# Relaxation Parameters for Steady Navier-Stokes

I am working on a project involving steady solutions for the Navier-Stokes Equations. In the past I've only worked with the unsteady Navier-Stokes, so some of this is new to me.

In particular, at each iteration for some problems, one may need to resort to a relaxation parameter at each iteration, so letting $\tilde{\boldsymbol{u}}^n$ be the velocity field at an iteration $n$, we have:

$$\boldsymbol{u}^n = \gamma \tilde{\boldsymbol{u}}^n + (1 - \gamma) \boldsymbol{u}^{n-1}$$ For some value of $\gamma$ between zero and one. This seems to work alright for my purposes, but I have a couple of questions:

1. Is it necessary to relax both pressure and velocity? It seems for my purposes relaxing only velocity seems to be fine, and the pressure still converges to the desired physical solution. I do worry, however, that there are problems with consistency if the pressure is not also relaxed.
2. If the pressure must also be relaxed, how does the pressure relxation parameter relate to the velocity relaxation parameter? Would they simply be the same value of $\gamma$?
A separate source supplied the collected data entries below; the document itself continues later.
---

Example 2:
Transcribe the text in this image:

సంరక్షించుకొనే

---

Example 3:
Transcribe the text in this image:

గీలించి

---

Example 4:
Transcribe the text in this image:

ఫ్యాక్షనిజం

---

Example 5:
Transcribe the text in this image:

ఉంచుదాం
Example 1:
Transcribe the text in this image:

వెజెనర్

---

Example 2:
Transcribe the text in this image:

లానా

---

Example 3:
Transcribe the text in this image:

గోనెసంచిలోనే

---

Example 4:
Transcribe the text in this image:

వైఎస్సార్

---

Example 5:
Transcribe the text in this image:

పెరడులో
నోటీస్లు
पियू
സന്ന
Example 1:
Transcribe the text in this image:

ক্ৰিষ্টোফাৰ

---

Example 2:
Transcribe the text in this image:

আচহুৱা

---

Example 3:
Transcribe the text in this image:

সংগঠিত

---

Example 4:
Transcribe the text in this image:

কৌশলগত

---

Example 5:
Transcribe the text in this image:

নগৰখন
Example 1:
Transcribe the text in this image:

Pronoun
Potentially relevant details:

• I am using a finite element code with P2 for velocity and P1 for pressure.
• I am prescribing a Dirichlet inflow with a parabolic profile and a Neumann outflow.
• I am solving the coupled monolithic system (and not using the pressure Schur Complement approach).
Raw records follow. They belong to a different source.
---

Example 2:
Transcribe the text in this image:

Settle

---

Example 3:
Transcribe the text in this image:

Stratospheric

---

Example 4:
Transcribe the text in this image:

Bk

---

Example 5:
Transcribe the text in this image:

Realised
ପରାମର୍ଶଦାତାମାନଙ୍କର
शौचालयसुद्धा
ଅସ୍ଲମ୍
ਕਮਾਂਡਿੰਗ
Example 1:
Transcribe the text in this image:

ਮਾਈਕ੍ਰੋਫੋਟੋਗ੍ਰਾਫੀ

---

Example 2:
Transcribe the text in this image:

1. No, it's not necessary to apply relaxation as long as the process converges to steady-state. Think of it as a correction: \begin{equation*} u^n = u^{n-1} + \gamma (\bar{u}^n-u^{n-1}) \end{equation*} As you converge to steady-state where $u^n=u^{n-1}$, the correction $u^\prime=\bar{u}^n-u^{n-1}$ becomes zero and so the dependence on $\gamma$ drops out. Same holds for the pressure, no need to relax for consistency of the converged solution. Of course, with $\gamma=1$ you might not get convergence.
2. There is no obvious relation. You may use a lower value for the relaxation parameter $\gamma_p$ for the pressure to compensate for a higher value of $\gamma_u$ or vice-versa.